A woman's voice came to her, from a distance. ‘I'm sorry, miss. That cab belongs to the record people, it can't respond because it's still under hire to them.'
‘Oh,' Nicole said, and straightened up, closing the door of the cab. ‘Are you Richard Kongrosian's wife?'
‘Yes, I am,' the woman said, descending the board steps of the house. ‘Who are -- ‘ She blinked. ‘You're Nicole Thibodeaux.'
‘I was,' Nicole said. ‘Can I come indoors and get something hot to drink? I don't feel too well.'
‘Of course,' Mrs Kongrosian said. ‘Please. Did you come here to find Richard? He's not here; the last I heard from him he was at a neuro-psychiatric hospital in San Francisco, Franklin Aimes. Do you know it?'
‘I know it,' Nicole said. ‘But he's not there now. No, I'm not looking for him.' She followed Mrs Kongrosian up the steps to the front porch of the house.
‘The record people have been here three days,' Mrs Kongrosian said. ‘Recording and recording. I'm beginning to think they're never going to leave. They're nice people and I enjoy their company; they've been staying here at night. They showed up originally to record my husband playing, under an old contract with Art-Cor, but as I said, he's gone.' She held the front door open.
Nicole said, ‘Thank you for your hospitality.' The house, she discovered, was warm and dry; it was a relief from the dreary landscape outside. A fire burned in the fireplace and she went over to it.
‘I heard the strangest garbling thing over the TV just now,' Mrs Kongrosian said. ‘Something about you; I couldn't make any sense out of it. Something having to do with you -- well, not existing, I think. Do you know what I'm talking about? What they were talking about?'
‘I'm afraid I don't,' Nicole said, warming herself.
Mrs Kongrosian said, ‘I'll go and fix the coffee. They Mr Flieger and the others from EME -- should be back fairly soon, now. For dinner. Are you alone? Nobody's with you?' She seemed bewildered.
‘I'm entirely alone,' Nicole said. She wondered if Wilder Pembroke was dead by now. She hoped so, for her own sake.
‘Your husband,' she said, ‘is a very fine person. I owe him a great deal.' My life, as a matter of fact, she realized.
‘He certainly thinks a lot of you, too,' Mrs Kongrosian said.
‘Can I stay here?' Nicole said suddenly.
‘Of course. For as long as you wish.'
‘Thanks,' Nicole said. She felt a little better. Maybe I'll never go back, she thought. After all, what's there to go back to? Janet is dead, Bertold Goltz is dead, even Reichsmarschall Goering is dead, and of course Wilder Pembroke; he's dead by now, too. And the entire ruling council, all the half-concealed figures who had stood behind her. Assuming of course that the NP men had carried out their orders, which no doubt they had.
And, she thought, I can't rule any longer; the news machines have seen to that in their blind, efficient, mechanical way. They and the Karps. So now, she decided, it's the Karps' turn; they can hold power for a while. Until they in turn are preempted, as I was.
She thought, I can't even go to Mars. At least not by jalopy! I saw to that myself. But there are other ways. Big legal commercial ships and government ships as well. Very fast ships which belong to the military; perhaps I could commandeer one of those. I could work through Rudi, even though he is -- or it is -- on its deathbed. Legally, the army has sworn an oath to him; they're supposed to do what he, or it, tells them.

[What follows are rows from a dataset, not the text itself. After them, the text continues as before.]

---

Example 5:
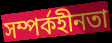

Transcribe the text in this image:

সম্পর্কহীনতা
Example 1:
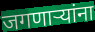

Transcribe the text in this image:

जगणाऱ्यांना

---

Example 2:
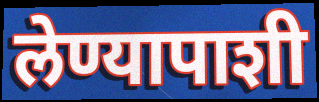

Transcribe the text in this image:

लेण्यापाशी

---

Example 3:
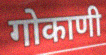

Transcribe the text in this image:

गोकाणी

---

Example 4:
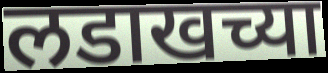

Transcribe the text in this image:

लडाखच्या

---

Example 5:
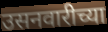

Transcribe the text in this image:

उसनवारीच्या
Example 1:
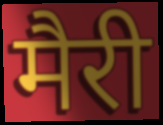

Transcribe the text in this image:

मैरी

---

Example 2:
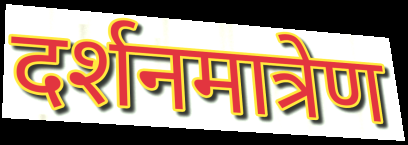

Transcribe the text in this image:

दर्शनमात्रेण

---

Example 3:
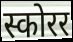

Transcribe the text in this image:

स्कोरर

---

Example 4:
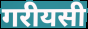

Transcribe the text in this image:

गरीयसी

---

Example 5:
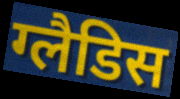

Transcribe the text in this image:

ग्लैडिस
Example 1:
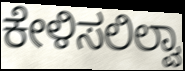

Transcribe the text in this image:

ಕೇಳಿಸಲಿಲ್ವಾ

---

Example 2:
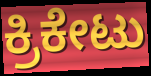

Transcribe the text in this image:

ಕ್ರಿಕೇಟು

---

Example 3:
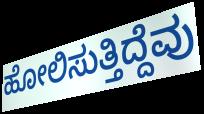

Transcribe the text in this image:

ಹೋಲಿಸುತ್ತಿದ್ದೆವು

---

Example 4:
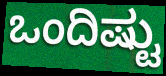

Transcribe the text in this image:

ಒಂದಿಷ್ಟು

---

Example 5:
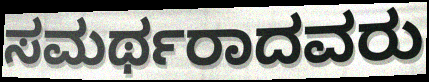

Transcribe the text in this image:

ಸಮರ್ಥರಾದವರು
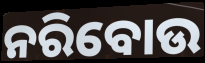
ନରିବୋଉ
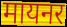
मायनर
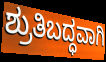
ಶ್ರುತಿಬದ್ಧವಾಗಿ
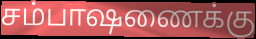
சம்பாஷணைக்கு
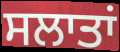
ਸਲਾਤਾਂ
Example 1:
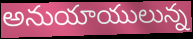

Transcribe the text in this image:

అనుయాయులున్న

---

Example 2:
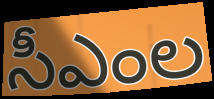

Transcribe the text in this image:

సీఎంల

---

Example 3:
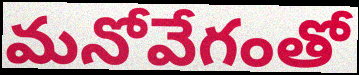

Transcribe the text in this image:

మనోవేగంతో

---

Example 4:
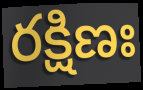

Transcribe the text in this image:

రక్షిణః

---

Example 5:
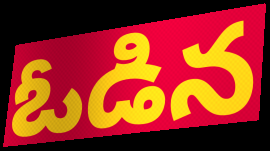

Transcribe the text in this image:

ఓడిన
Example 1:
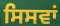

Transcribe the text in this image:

ਸਿਸਵਾਂ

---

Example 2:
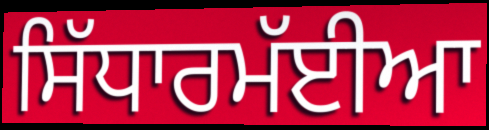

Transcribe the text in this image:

ਸਿੱਧਾਰਮੱਈਆ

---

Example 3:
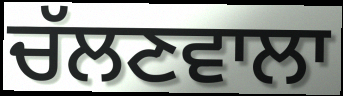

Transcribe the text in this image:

ਚੱਲਣਵਾਲਾ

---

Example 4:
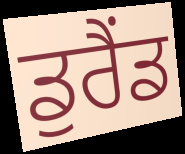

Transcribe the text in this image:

ਡੁਰੈਂਡ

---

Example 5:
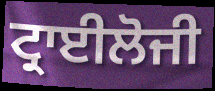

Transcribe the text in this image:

ਟ੍ਰਾਈਲੋਜੀ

‘Coffee? Are you all right? Are you ready for it?' Mrs Kongrosian peered at her intently.
‘Yes,' Nicole answered, ‘I am.' She followed Mrs Kongrosian into the kitchen of the big old house.

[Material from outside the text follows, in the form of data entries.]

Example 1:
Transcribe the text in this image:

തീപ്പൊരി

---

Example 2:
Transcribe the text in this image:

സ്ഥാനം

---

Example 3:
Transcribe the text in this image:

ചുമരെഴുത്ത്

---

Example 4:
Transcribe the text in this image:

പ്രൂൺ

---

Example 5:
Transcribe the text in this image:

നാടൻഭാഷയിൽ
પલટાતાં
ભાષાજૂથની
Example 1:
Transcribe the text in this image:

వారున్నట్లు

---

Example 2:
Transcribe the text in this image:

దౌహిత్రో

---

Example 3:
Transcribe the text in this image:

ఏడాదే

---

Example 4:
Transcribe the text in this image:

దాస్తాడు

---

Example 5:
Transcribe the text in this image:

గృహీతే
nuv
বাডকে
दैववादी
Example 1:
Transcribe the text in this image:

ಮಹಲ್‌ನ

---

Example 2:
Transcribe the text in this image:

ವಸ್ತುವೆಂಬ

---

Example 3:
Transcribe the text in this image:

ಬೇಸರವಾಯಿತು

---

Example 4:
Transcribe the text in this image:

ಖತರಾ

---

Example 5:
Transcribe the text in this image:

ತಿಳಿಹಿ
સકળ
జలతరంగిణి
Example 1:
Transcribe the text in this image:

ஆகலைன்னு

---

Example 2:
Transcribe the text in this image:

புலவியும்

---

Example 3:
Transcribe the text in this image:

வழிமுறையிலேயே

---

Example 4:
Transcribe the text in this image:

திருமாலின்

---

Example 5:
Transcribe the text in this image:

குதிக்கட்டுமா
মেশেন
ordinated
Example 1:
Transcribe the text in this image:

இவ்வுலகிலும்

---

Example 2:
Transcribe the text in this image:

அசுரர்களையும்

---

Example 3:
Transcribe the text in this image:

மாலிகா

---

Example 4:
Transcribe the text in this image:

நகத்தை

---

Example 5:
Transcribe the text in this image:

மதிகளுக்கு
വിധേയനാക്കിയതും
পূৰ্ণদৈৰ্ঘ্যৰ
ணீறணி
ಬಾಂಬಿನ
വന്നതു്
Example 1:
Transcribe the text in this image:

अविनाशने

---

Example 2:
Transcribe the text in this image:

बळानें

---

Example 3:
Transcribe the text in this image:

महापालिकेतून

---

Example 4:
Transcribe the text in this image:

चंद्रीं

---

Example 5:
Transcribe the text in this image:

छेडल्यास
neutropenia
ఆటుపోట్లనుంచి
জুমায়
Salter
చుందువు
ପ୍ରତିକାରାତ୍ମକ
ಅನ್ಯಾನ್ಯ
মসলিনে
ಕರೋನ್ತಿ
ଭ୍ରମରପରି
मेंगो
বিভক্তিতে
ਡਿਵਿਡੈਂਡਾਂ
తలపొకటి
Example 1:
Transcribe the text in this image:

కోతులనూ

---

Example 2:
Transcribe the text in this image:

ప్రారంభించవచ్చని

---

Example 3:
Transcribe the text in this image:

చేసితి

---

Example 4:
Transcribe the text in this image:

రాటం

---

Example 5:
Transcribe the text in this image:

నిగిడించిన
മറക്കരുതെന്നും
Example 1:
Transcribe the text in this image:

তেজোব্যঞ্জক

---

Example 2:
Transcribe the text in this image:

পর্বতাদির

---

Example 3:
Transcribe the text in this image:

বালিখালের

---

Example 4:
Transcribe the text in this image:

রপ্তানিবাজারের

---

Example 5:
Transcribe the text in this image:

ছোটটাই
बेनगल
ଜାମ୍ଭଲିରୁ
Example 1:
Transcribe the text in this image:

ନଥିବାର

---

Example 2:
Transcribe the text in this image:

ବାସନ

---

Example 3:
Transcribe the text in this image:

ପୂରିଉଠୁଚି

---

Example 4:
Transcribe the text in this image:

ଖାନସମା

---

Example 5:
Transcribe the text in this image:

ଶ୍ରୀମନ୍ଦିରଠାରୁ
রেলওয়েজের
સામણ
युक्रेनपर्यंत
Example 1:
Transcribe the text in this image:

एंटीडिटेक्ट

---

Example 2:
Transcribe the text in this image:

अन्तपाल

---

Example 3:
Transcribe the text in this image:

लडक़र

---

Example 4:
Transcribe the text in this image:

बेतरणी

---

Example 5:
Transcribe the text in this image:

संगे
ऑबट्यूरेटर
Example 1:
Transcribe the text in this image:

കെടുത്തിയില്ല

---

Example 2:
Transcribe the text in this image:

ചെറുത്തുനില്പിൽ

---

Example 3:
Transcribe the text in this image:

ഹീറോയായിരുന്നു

Outside the house the rain fell heavily, now. Nicole shivered and tried not to look directly at it. The rain frightened her; it was like an omen. A reminder of some evil fate to come.
‘What are you afraid of?' Mrs Kongrosian said suddenly, acutely.

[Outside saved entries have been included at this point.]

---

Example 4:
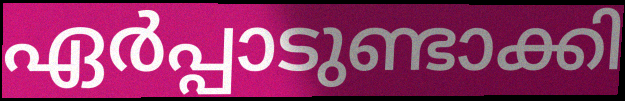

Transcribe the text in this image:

ഏർപ്പാടുണ്ടാക്കി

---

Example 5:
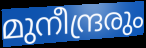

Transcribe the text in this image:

മുനീന്ദ്രരും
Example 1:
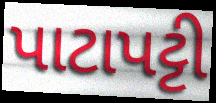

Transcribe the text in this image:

પાટાપટ્ટી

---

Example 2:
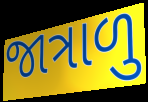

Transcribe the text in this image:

જાત્રાળુ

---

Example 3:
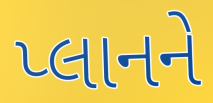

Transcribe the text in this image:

પ્લાનને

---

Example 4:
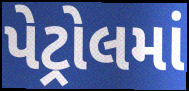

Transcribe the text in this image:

પેટ્રોલમાં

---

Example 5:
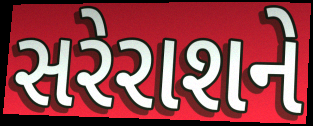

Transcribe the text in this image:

સરેરાશને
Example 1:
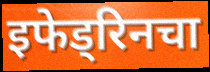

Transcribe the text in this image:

इफेड्रिनचा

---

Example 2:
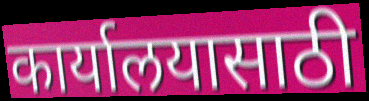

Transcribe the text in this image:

कार्यालयासाठी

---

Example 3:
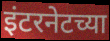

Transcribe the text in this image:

इंटरनेटच्या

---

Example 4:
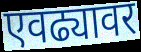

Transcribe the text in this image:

एवढ्यावर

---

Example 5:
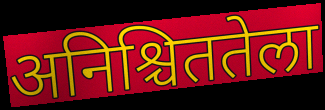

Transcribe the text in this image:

अनिश्चिततेला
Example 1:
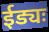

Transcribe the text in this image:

ईड्यः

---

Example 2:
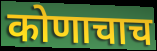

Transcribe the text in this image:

कोणाचाच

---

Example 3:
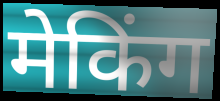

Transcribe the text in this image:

मेकिंग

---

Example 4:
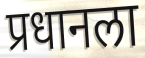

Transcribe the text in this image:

प्रधानला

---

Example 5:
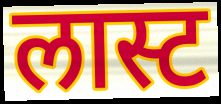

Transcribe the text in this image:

लास्ट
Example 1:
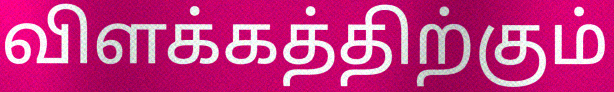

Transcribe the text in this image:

விளக்கத்திற்கும்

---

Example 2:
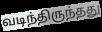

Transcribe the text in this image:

வடிந்திருந்தது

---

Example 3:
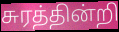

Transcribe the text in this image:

சுரத்தின்றி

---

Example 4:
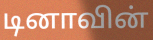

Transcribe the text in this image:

டினாவின்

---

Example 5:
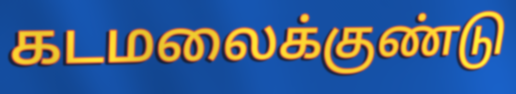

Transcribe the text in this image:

கடமலைக்குண்டு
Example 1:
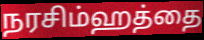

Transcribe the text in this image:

நரசிம்ஹத்தை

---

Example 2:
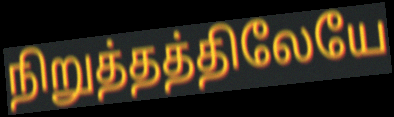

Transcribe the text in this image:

நிறுத்தத்திலேயே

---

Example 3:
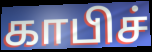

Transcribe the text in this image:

காபிச்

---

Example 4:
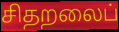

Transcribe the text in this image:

சிதறலைப்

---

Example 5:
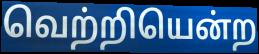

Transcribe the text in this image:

வெற்றியென்ற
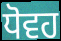
ਧੋਵਹ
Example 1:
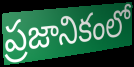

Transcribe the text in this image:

ప్రజానికంలో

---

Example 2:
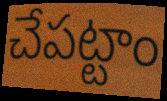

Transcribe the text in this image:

చేపట్టాం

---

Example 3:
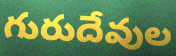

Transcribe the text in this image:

గురుదేవుల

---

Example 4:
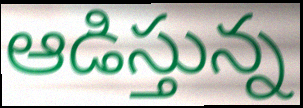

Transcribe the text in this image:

ఆడిస్తున్న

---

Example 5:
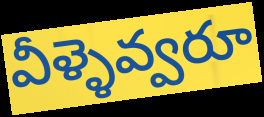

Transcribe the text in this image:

వీళ్ళెవ్వరూ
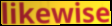
likewise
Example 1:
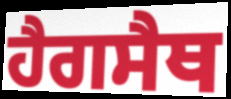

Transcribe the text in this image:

ਹੈਗਸੈਥ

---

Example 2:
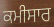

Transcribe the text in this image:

ਕਮੀਸਾਰ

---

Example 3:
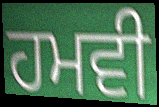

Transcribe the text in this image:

ਹਮਵੀ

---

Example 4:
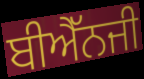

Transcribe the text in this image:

ਬੀਐੱਨਜੀ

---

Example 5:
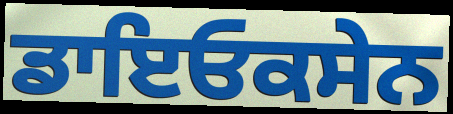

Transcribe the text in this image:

ਡਾਇਓਕਸੇਨ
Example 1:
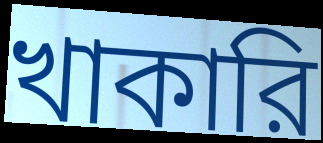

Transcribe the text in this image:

খাকারি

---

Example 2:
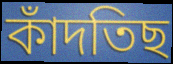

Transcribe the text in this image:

কাঁদতিছ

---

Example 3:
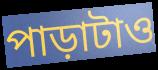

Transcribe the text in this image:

পাড়াটাও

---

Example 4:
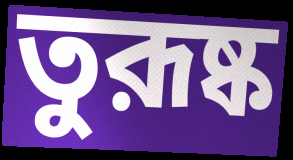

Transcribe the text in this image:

তুরূষ্ক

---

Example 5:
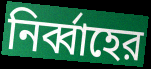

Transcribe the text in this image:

নির্ব্বাহের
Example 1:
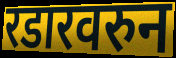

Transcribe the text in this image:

रडारवरुन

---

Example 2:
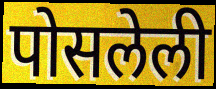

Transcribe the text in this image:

पोसलेली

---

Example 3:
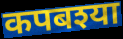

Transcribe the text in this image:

कपबश्या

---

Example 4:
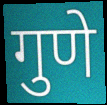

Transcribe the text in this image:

गुणे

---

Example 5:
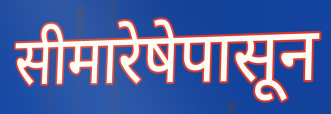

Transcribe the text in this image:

सीमारेषेपासून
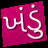
ખંડું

‘I don't know,' Nicole confessed.
‘I've seen Richard like this. It must be the climate, here. It's so dismal and monotonous. But I thought from his description of you that you'd never be this way. He always made you sound so brave. So forceful.'
‘I'm sorry to disappoint you.'
Mrs Kongrosian patted her on the arm. ‘You don't disappoint me. I like you very much. I'm sure it is the climate that's getting you down.'
‘Maybe so,' Nicole said. But she knew better. It was more than the rain. Much more.